Faire avec le déjà-là

Faire avec le déjà-là

Faire avec le déjà-là

« Transformer la ville existante, c’est bien la densifier. » 

Cette phrase de Sylvain Grisot dans son Manifeste pour une économie circulaire ne signifie pas revenir à une ville de l’entassement favorisant le développement de maladies, sans lumière, ventilation naturelle ou accès à la végétation. Elle met plutôt l’accent sur le mot « bien » : densifier, oui, mais pas n’importe comment. Il s’agit de réfléchir à une densification vertueuse, une « intensification » mesurée de la ville. Et densifier, c’est faire aussi avec l’existant, se le réapproprier pour imaginer des usages différents, des manières dont il peut s’adapter aux changements de la ville.



Révéler les potentialités de l’existant


Faire avec le « déjà-là » est un choix, mais aussi une nécessité dans un contexte de problématiques environnementales généralisées. En construisant à Paris, c’est aussi une évidence portée par la ville et son histoire. Toutefois, faire avec ce « déjà-là » ne s’inscrit pas dans une dynamique de préservation exagérée de l’ancien, mais plutôt de compréhension profonde de l’existant pour mieux le transformer.


Ce « faire » passe alors par deux attentions différentes et complémentaires. D’une part, une analyse fine de la structure et de l’aménagement des lieux est réalisée. Travailler avec l’ancien, c’est aussi laisser ouvertes les possibilités de restructuration, d’extension, de surélévation, de changement de destination… Pour la Caserne militaire de Reuilly, l’ajout de nouvelles rangées de fenêtres, le travail fin de redimensionnement des porteurs et la restructuration des planchers a permis d’accueillir une cinquantaine de logements. Porte de la Chapelle, l’analyse a révélé la possibilité d’améliorer les usages des logements réhabilités à travers l’élargissement du bâti.

Choisir le réemploi


D’autre part, une attention est portée aux matériaux, aux équipements, voire aux mobiliers dans une perspective de réemploi. Le réemploi peut prendre plusieurs formes – réutiliser, récupérer, reconditionner, reconvertir, etc. – mais qui insistent toujours sur le « re », c’est-à-dire apporter un nouvel usage à une matière déjà présente. Ce préfixe prolonge la durée de vie de ces matériaux qui serait sinon considérés comme déchets. Le réemploi est un changement d’approche et de regard sur l’existant, mais aussi une manière de détourner les processus classiques de construction des bâtiments. Il s’agit de passer d’une logique de remplacement par du neuf à une logique de réparation qui accorde une nouvelle importance au « déchet » : il devient une ressource propre. Ce changement d’approche semble essentiel au vu de l’impact négatif des industries du bâtiment sur l’environnement. Faire avec le « déjà transformé », c’est aussi une manière de penser différemment l’architecture : il s’agit de partir de la matière, de ce qui est disponible, avec une attention au site et au contexte d’intégration, et d’imaginer son devenir au sein du projet.

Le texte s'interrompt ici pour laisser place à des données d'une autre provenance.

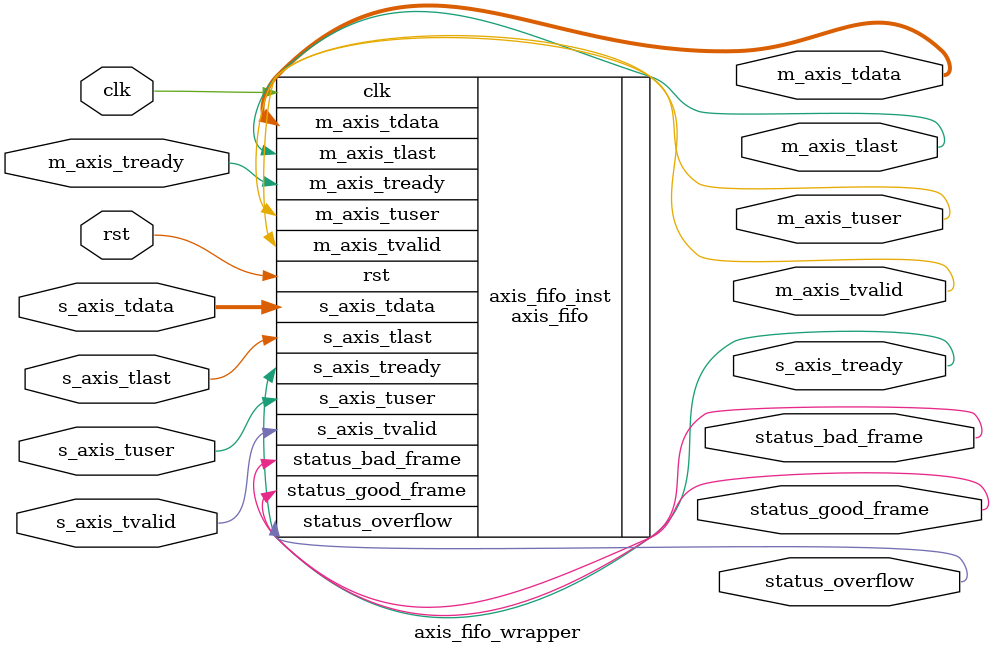
<source format=sv>
module axis_fifo_wrapper #(
    parameter ADDR_WIDTH = 6,
    parameter DATA_WIDTH = 32,
    parameter USER_WIDTH = 1
)
(
    input logic clk,
    input logic rst,

    /*
     * AXI input
     */
    input  logic [DATA_WIDTH-1:0]  s_axis_tdata,
    input  logic                   s_axis_tvalid,
    output logic                   s_axis_tready,
    input  logic                   s_axis_tlast,
    input  logic [USER_WIDTH-1:0]  s_axis_tuser,

    /*
     * AXI output
     */
    output logic [DATA_WIDTH-1:0]  m_axis_tdata,
    output logic                   m_axis_tvalid,
    input  logic                   m_axis_tready,
    output logic                   m_axis_tlast,
    output logic [USER_WIDTH-1:0]  m_axis_tuser,

    /*
     * Status
     */
    output logic                   status_overflow,
    output logic                   status_bad_frame,
    output logic                   status_good_frame
);

    axis_fifo #(
        .ADDR_WIDTH(ADDR_WIDTH),
        .DATA_WIDTH(DATA_WIDTH),
        .LAST_ENABLE(1),
        .ID_ENABLE(0),
        .DEST_ENABLE(0),
        .USER_ENABLE(1),
        .USER_WIDTH(USER_WIDTH),
        .FRAME_FIFO(1),
        .DROP_BAD_FRAME(0),
        .DROP_WHEN_FULL(0)
    ) axis_fifo_inst (
        .clk(clk),
        .rst(rst),
        .s_axis_tdata(s_axis_tdata),
        .s_axis_tvalid(s_axis_tvalid),
        .s_axis_tready(s_axis_tready),
        .s_axis_tlast(s_axis_tlast),
        .s_axis_tuser(s_axis_tuser),
        .m_axis_tdata(m_axis_tdata),
        .m_axis_tvalid(m_axis_tvalid),
        .m_axis_tready(m_axis_tready),
        .m_axis_tlast(m_axis_tlast),
        .m_axis_tuser(m_axis_tuser),
        .status_overflow(status_overflow),
        .status_bad_frame(status_bad_frame),
        .status_good_frame(status_good_frame)
    );

endmodule

</source>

Camille Salomon a développé une sensibilité particulière au réemploi, grâce à des collaborations avec Rotor notamment, puis en construisant son approche en tant qu’architecte. Elle s’est saisie de ce sujet comme approche réflexive de sa pratique et comme moyen de questionner les modes de construction actuels. Le positionnement de l’architecte face à l’existant demande de la souplesse, des capacités d’adaptation et de la réactivité vis-à-vis des imprévus. Travailler avec le réemploi valorise ainsi la phase de chantier et l’expérimentation. Il nécessite de savoir repérer et saisir les opportunités – représentées par exemple par un ensemble de matériaux – d’être attentifs aux occasions et de penser le bâtiment dans une temporalité plus large, intégrant à la fois son passé et son potentiel futur réemploi. 


Le travail de réemploi que Camille Salomon a mis en œuvre a pris ainsi plusieurs directions. Il y a d’abord le réemploi d’éléments déjà présents dans les bâtiments à réhabiliter, comme les radiateurs en fonte de la Caserne de Reuilly ou les menuiseries du bâtiment faubourien de Porte de la Chapelle. Il y a ensuite l’intégration ou le transfert de matériaux récupérés, comme le choix de réintégrer des châssis mal dimensionnés suite à une erreur de fabrication dans un nouveau projet. Il y enfin la revalorisation de matériaux déconsidérés, à travers la transformation de panneaux trespa orange en bakélisé stratifié – d’anciennes portes de sanitaire – en éléments de mobilier pour la résidence étudiante de la Caserne de Reuilly.